Cemaatin elinde iki tane Ulusal TV kanalı, İki tane Ulusal Gazete, her meslek dalında güçlü personel, Askeriyede, Emniyette, adli yargıda ve tüm kamu kurumlarında hatırı sayılır personel yerleştirmişler, bu personel sayesinde Devletin birçok sırrına vakıf olmuşlar, hatta yapılan büyük operasyonların birçoğunun bu personel sayesinde yapıldığı iddia edilmektedir. Olayın buraya kadar olan kısmına kimsenin itirazı yok ancak bundan sonraki kısmı farklı bir boyut kazandığından Başbakan olaya müdahale etti.
Olayların siyasi iradeyi tehdit edecek bir boyuta ulaştığı iddia edilmekte. Nedir bu durum derseniz malumunuz geçtiğimiz ayın en popüler konusu MİT Müsteşarı Hakan Fidan hakkında Cumhuriyet Savcılığınca soruşturma izni istenmesi idi, bu konuda Başbakan'ın tavrı çok enteresandı, adeta MİT Müsteşarı için özel yasa çıkarmak zorunda kaldı. Olayın perde arkası nedir? derseniz iddialara göre; cemaat mensubu bazı savcıların MİT müsteşarı hakkında hazırlanacak fezlekeyi Başbakan'a kadar uzatıp, başbakan'ı köşeye sıkıştırmak istedikleri, bunun üzerine Başbakan'ın olaya derhal müdahale ettiği söylenmekte. Bu bilgiler iddia mahiyetinde ancak Ankara kulislerinde konuşulanlar bunlar.
İddiaların farklı boyutu ise Askerlerle ilgili başlatılan operasyonlara Başbakan son verilmesini istediği Hoca Efendinin ise bunu kabul etmediği, hatta Başbakan Bülent Arınç'ı Okyanus ötesine gönderip bu talebi ilettiği, Hoca Efendinin ise kabul etmediği bu nedenle de yol ayırımına gelindiği söylenmekte. Bu olayın ardından MİT Müsteşarı olayının patlak verdiği, Cemaatin Başbakan'a güç gösterisi yapmak üzere bu operasyonu yaptığı iddia edilirken, Başbakan'ın yapısının böyle bir duruma asla izin vermeyeceğinden derhal olaya müdahale edip Cemaatle yollarını ayırdığı Ankara kulislerinde konuşulmakta.
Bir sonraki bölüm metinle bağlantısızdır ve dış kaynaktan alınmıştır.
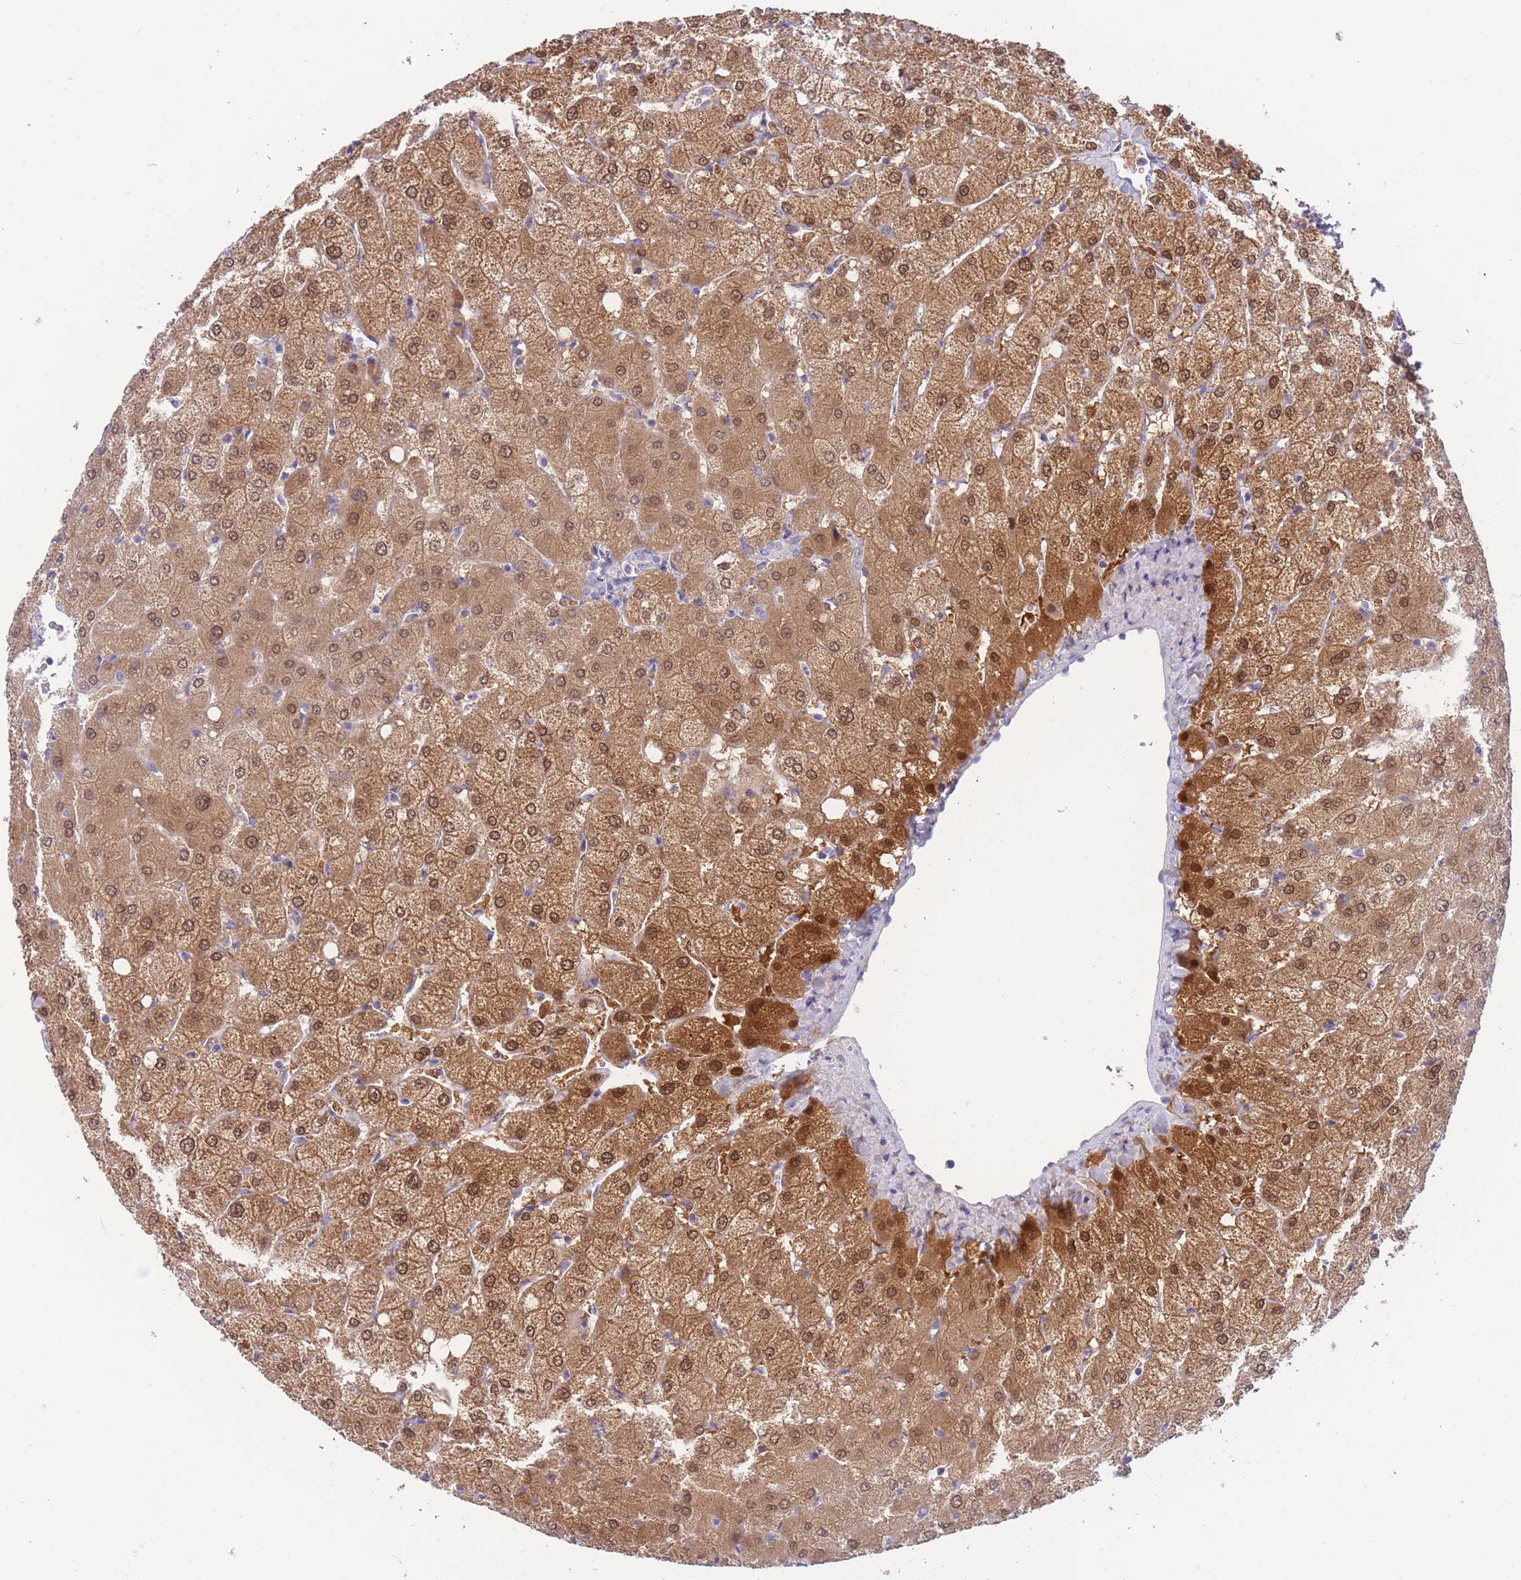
{"staining": {"intensity": "negative", "quantity": "none", "location": "none"}, "tissue": "liver", "cell_type": "Cholangiocytes", "image_type": "normal", "snomed": [{"axis": "morphology", "description": "Normal tissue, NOS"}, {"axis": "topography", "description": "Liver"}], "caption": "Immunohistochemistry micrograph of benign liver: human liver stained with DAB (3,3'-diaminobenzidine) reveals no significant protein expression in cholangiocytes.", "gene": "PCDHB3", "patient": {"sex": "female", "age": 54}}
Başbakan'ın cemaatle yollarını ayırdığı belli ancak arka planında bu anlatılanlar dışında bir şey var mı onu bilemem.
Peki kim haklı, kim haksız, derseniz elbette Başbakan haklı. Hatta Prof. Dr. Hayrettin Karaman Hoca'da bu konuda bir yazı yazıp siyasi iradenin otoritenin başı olduğunu, ona tabi olunmak zorunda olunduğu, İslami kuralların da Demokratik kuralların da bunu emrettiğini ifade etti. Benim şahsi kanaatim de bu yöndedir, hem inancımız, hem siyasi kültürümüz hem de tarih kültürümüz bunu teyit ediyor. Hükümet ilk icraat olarak Ankara ve İstanbul Emniyetinde bulunan cemaate yakın yedi yüz civarındaki polisi başka yerlere dağıttı, Başbakan'ın bu konuda verdiği talimat hiçbir kurumda cemaatten iki kişi yan yana kalmayacak şeklinde olduğu iddia edilmekte, uygulamaya bakıldığında söylenenler doğru.
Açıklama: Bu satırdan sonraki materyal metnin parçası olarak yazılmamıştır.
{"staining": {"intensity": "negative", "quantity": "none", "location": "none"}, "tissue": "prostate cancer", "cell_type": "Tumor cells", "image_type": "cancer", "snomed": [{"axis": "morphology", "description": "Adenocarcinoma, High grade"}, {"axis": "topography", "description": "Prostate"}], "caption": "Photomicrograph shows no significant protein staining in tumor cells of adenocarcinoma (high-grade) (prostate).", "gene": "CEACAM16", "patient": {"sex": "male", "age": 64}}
Bu konuda umarım çok ileriye gidilmez, zira başkalarının yaptığını eleştirirken biz aynı şeyleri yapar isek Adetullah'a aykırı davranmış oluruz. Devlet otoritesi bölünmez, siyasi iradenin başı otoritenin başıdır, Devlet kurumları talimatları cemaat liderlerinden veya ağabeylerden değil siyasi iradenin atadıklarından alır. Buraya kadar eyvallah problem yok herkes haddini bilecek amma ve lakin kimsenin ekmeği ile oynanmamalı bu yapılırsa orada durun derim zira yerleri ve gökleri yaratan Yüce Allah kendisine iman etmeyen herkse eşit derecede rızık veriyor ise bizim insanların rızkı ile oynamamız hiç doğru olmaz.
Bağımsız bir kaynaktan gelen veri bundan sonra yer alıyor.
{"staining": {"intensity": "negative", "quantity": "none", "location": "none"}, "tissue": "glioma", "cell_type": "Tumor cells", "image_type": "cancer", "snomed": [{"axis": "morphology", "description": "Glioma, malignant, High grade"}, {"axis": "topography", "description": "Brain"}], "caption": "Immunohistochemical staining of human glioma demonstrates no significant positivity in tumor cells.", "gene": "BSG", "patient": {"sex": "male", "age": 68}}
İşte köşe yazımız, yazının sadece son paragrafını kestim orada Bakanla ilgili ayrıntı vardı, girmeye gerek görmedim, onun dışında noktasına virgülüne dokunmaksızın yayınladım. O gün köşe yazısına gelen birçok yorumun içersinden sadece bir tanesini sizlerle aşağıda paylaşmak istedim, sanki bugün yaşananları o gün hissetmişim gibi her şeyi açıkça yazmışım, hani bazen medyumluk bürosu kuracağım diye espri yapıyorum ya ne kadar haklı olduğumu bu yazı bir kez daha ortaya koydu.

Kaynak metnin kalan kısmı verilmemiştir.